Runnymede Drama Group ("RDG") is a community theatre group based in Chertsey, Surrey that is notable for not only for its longevity, but also for its success both at a national and international level being one of the few groups to have won every major festival in the United Kingdom and having also been selected to represent the United Kingdom on the international stage.

History
Based in the Surrey town of Chertsey, RDG was founded in 1948. It stages at least five productions each year, including drama festival entries.
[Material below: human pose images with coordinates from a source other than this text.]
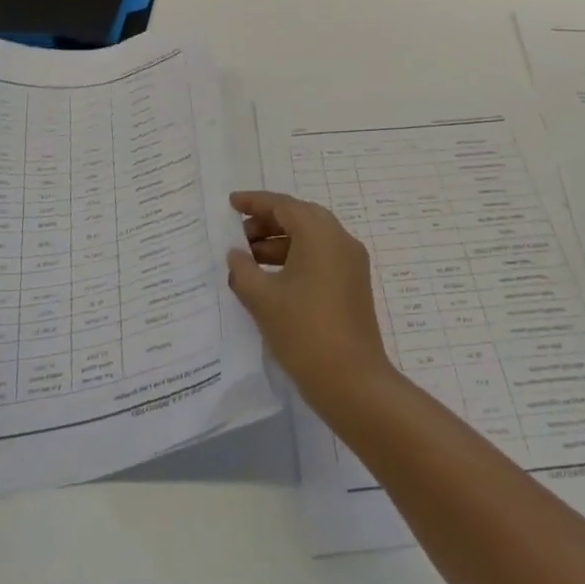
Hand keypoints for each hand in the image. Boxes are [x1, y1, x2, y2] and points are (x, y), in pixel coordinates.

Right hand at [226, 191, 396, 415]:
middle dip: (266, 223)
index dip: (254, 202)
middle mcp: (340, 239)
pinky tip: (271, 279)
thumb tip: (236, 254)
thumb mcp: (263, 298)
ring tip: (248, 260)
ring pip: (310, 239)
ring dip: (279, 243)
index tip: (231, 203)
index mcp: (319, 233)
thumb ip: (243, 269)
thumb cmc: (304, 331)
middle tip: (238, 236)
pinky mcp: (353, 284)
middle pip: (299, 217)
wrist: (352, 380)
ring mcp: (351, 262)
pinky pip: (320, 257)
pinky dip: (295, 258)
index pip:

The group has also been noted for its production and promotion of new material, such as its 2000 production of Scarecrow.

Festival honours
National Drama Festivals Association - British All Winners Drama Festival
2012 - Winners
2006 - Runners-Up
2002 - Winners
2000 - Winners
1993 - selected to appear in festival
1977 - selected to appear in festival
National Festival of Community Theatre
British Final Festival of One Act Plays
2002 - Selected to represent England (winners of English festival)
2000 - Overall Winners
1993 - Selected to represent England (winners of English festival)
All-England Theatre Festival
2002 - English Winners
2000 - English Winners
1996 - English semi-finalists
1993 - English Winners
1977 - English semi-finalists
International Festival of Amateur Theatre - Mondial du Théâtre
Represented the United Kingdom in 2001 in Monaco.